The Advertising Standards Authority (ASA) is promoting its role as a guarantor of ‘legal, decent, honest and truthful’ adverts to rebuild the Scottish public‘s trust in advertising.
Developed with the Advertising Association’s (AA) Trust Working Group, the Scottish ad campaign features creative by The Leith Agency and brands such as Audi, Irn-Bru and Marmite.
What does the ASA’s campaign look like?
- The approach takes famous advertising campaigns and freshly interprets them to remind the public that all ads are fully regulated.
- Churchill’s ‘OOoh Yes‘, Mastercard’s ‘Priceless‘ and Marmite’s iconic ‘Love it or hate it‘ strapline have all been chosen for the national campaign.
- Chosen outlets include STV, Channel 4 and Sky; Global and Bauer radio stations; and outdoor, social and online display activity.
Why does it want to ‘rebuild trust’ in advertising?

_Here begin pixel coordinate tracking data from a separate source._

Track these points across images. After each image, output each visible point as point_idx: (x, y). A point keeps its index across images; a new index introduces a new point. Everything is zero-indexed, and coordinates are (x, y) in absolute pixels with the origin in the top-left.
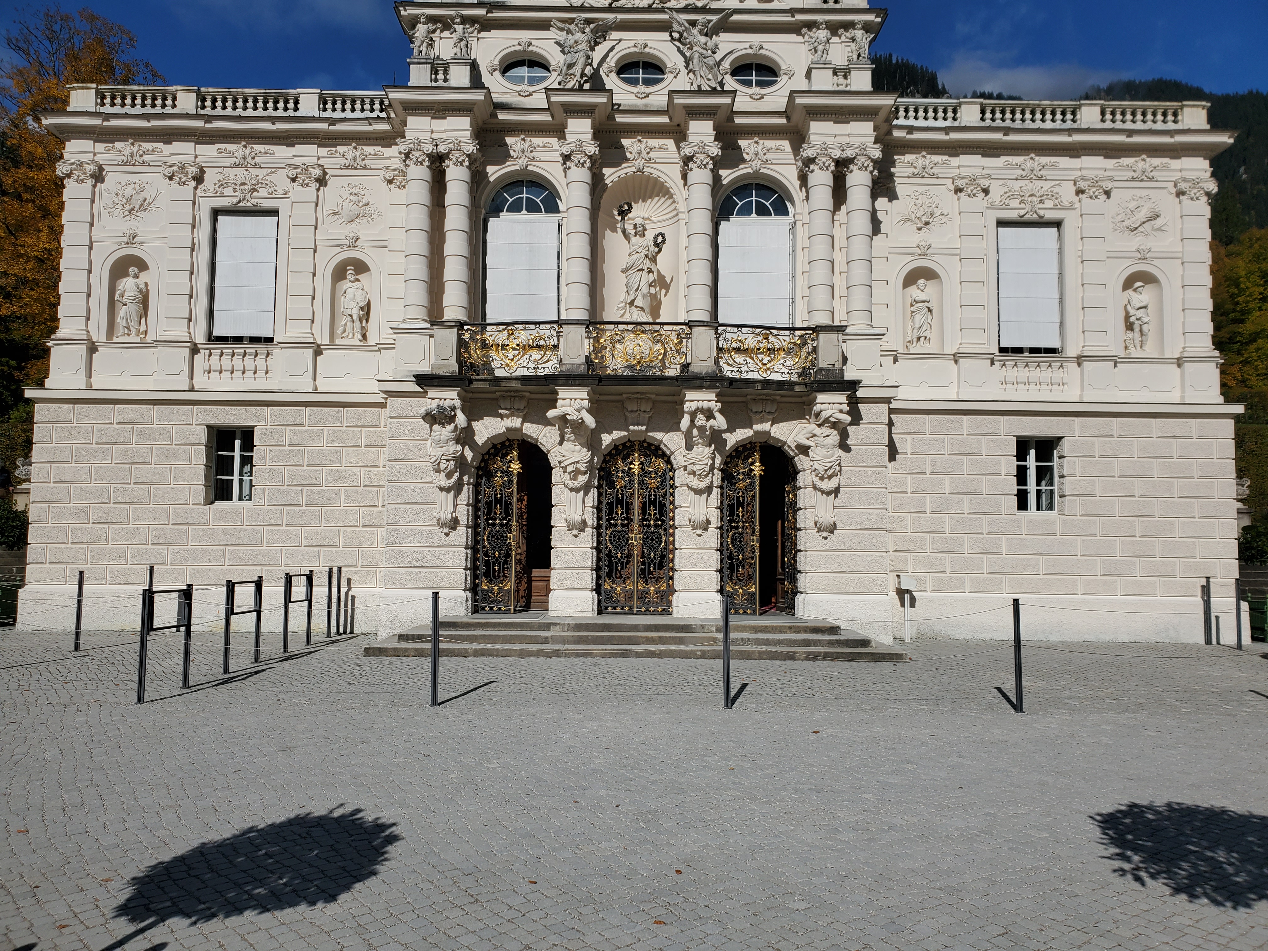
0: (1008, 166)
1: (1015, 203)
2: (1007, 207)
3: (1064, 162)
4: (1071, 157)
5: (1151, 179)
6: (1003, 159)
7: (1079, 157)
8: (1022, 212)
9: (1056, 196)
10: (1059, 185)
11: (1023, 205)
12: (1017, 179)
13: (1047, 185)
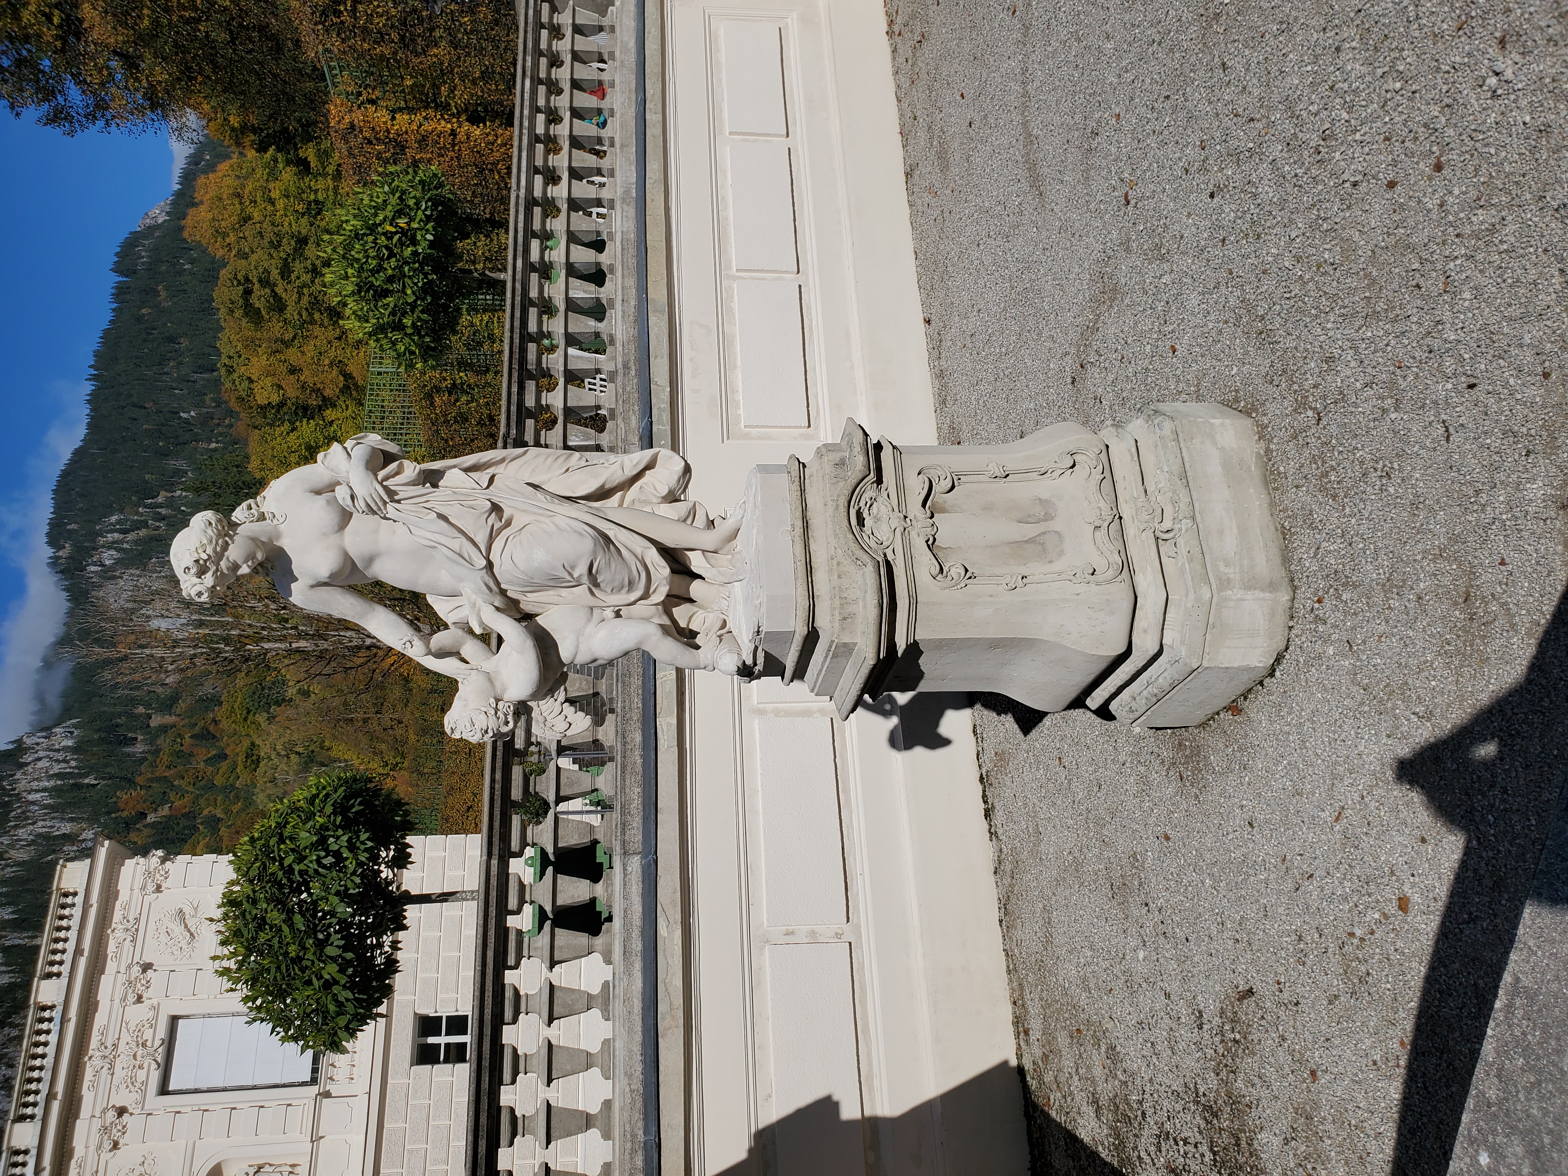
0: (94, 1087)
1: (141, 1075)
2: (145, 1083)
3: (100, 1019)
4: (96, 1010)
5: (137, 920)
6: (85, 1091)
7: (97, 1003)
8: (154, 1066)
9: (139, 1027)
10: (127, 1024)
11: (146, 1066)
12: (113, 1074)
13: (125, 1037)
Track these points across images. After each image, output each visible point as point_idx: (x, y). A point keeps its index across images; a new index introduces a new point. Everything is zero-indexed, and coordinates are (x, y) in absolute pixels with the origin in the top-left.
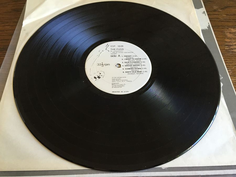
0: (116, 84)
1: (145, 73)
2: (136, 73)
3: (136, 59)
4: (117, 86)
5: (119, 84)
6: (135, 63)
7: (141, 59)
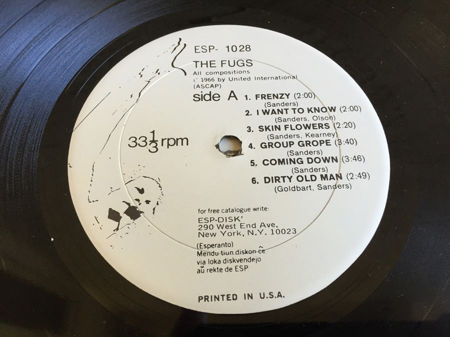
0: (216, 250)
1: (356, 182)
2: (314, 185)
3: (309, 110)
4: (225, 261)
5: (234, 249)
6: (308, 131)
7: (333, 109)
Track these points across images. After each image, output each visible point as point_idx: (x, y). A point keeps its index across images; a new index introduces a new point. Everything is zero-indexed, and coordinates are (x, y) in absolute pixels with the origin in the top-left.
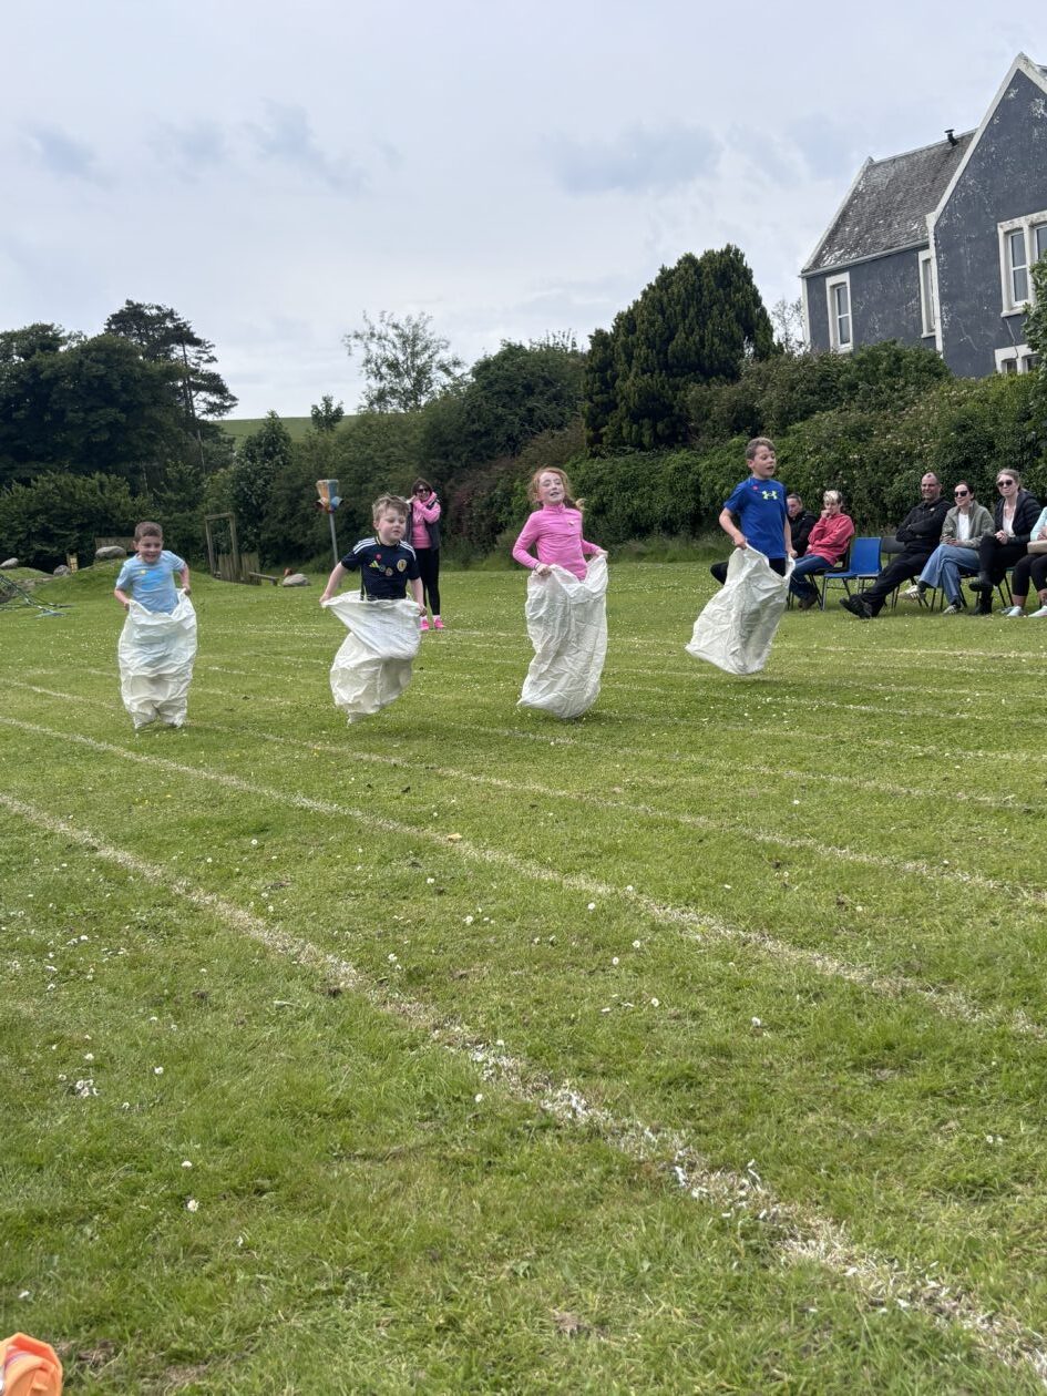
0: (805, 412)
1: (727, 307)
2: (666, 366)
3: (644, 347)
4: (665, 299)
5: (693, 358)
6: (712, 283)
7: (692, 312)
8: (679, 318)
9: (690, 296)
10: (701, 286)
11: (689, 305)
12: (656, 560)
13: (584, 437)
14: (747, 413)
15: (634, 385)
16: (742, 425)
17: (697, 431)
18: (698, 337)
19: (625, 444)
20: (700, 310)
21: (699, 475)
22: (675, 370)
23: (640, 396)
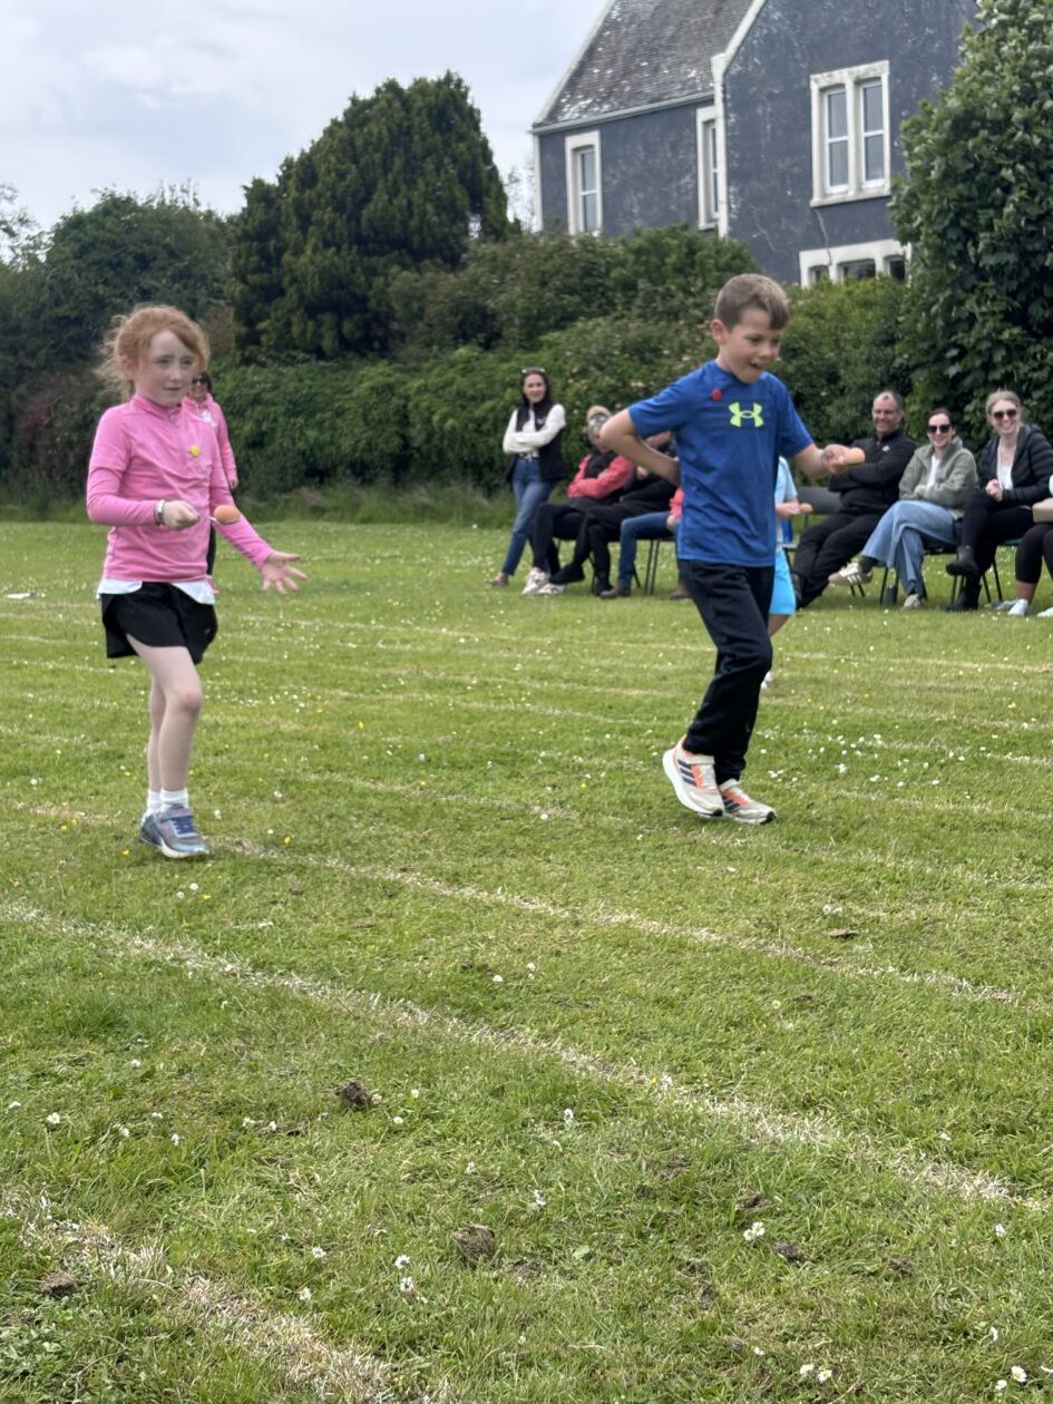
0: (563, 319)
1: (447, 160)
2: (359, 240)
3: (329, 209)
4: (359, 142)
5: (398, 229)
6: (426, 124)
7: (398, 163)
8: (379, 171)
9: (395, 141)
10: (410, 127)
11: (393, 154)
12: (341, 520)
13: (232, 335)
14: (478, 317)
15: (312, 263)
16: (469, 332)
17: (402, 336)
18: (405, 202)
19: (295, 348)
20: (408, 162)
21: (407, 399)
22: (371, 246)
23: (321, 280)
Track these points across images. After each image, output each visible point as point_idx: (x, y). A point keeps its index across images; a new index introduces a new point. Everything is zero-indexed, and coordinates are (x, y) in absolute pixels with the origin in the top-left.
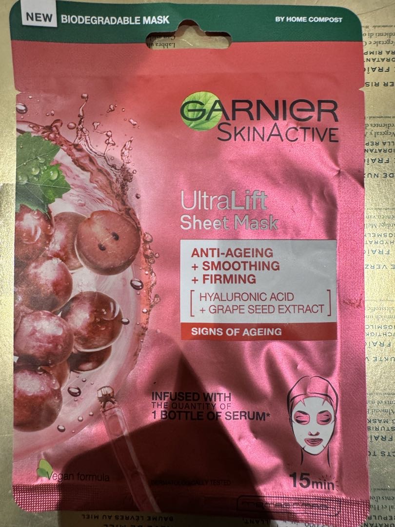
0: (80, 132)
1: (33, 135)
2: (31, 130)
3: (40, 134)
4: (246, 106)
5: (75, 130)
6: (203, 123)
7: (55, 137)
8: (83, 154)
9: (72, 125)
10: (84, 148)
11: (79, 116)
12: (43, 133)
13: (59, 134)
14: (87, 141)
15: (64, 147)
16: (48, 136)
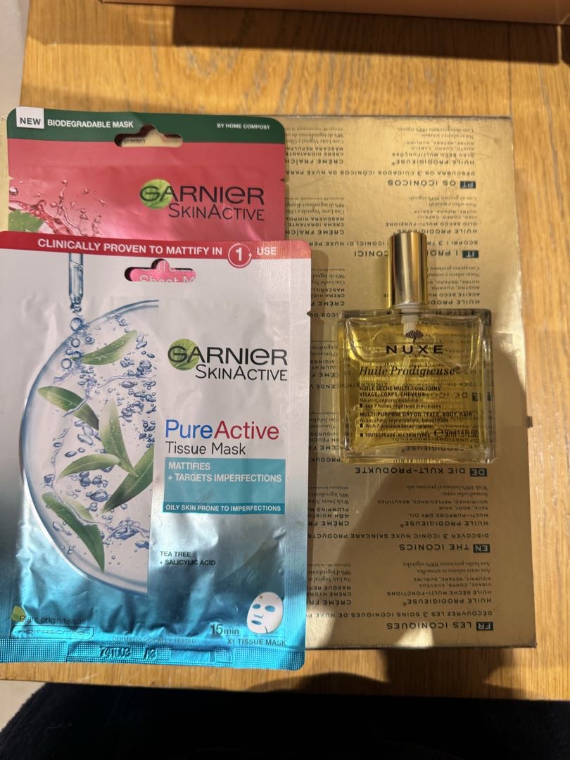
0: (60, 210)
1: (22, 212)
2: (21, 208)
3: (28, 211)
4: (192, 190)
5: (56, 208)
6: (157, 203)
7: (41, 213)
8: (62, 226)
9: (54, 204)
10: (63, 221)
11: (60, 197)
12: (31, 210)
13: (43, 211)
14: (65, 216)
15: (47, 221)
16: (34, 213)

AA chief executive Stephen Woodford said: “We know that strong awareness of the ASA as an effective regulator of advertising content correlates with public trust in advertising.“
Woodford continued: “The creative idea harnesses the power of some of Britain’s best-loved campaigns and is a tremendous demonstration of the industry support for our world-class self-regulatory system in the ASA and the creative strengths of the Scottish ad industry.“
Pre-campaign research among 1,138 Scottish adults and 1,396 Brits helped gauge awareness of the ASA which found awareness levels at 55% (slightly below the UK figure of 60%).
On the other hand, Scots are more clued-in on advertising complaint procedures, with 81% aware of the ASA‘s role - versus 79% for the UK as a whole.
The ASA is seeking to address a blind spot in public knowledge with just 33% aware that online ads and social media adverts are included in the regulators remit.
Overall it found 51% of adults trust the ASA, with just 6% being distrustful. Scots were a fraction more favourable in their views, with 54% being confident in the regulator.
Trust levels are markedly lower however, with trust in the ad industry as a whole and advertising specifically languishing at just 17 and 23%.
It was found that awareness of the ASA is linked to trust with 62% of those in the UK who said they were aware of the ASA trusted it, versus just 51% of those who were oblivious.
The ASA believes that trust in it is vital to boosting trust in the broader industry as 22% of UK people who trust the ASA also trust the ad industry, versus 17% who do not.
Equivalently positive sentiment towards ads is higher among those who trust the ASA, with 30% of UK people who trust the ASA also saying they trust ads.
The advertising industry has previously outlined a five-point plan to bolster trust by encouraging members to adhere to a voluntary code of practice and standards.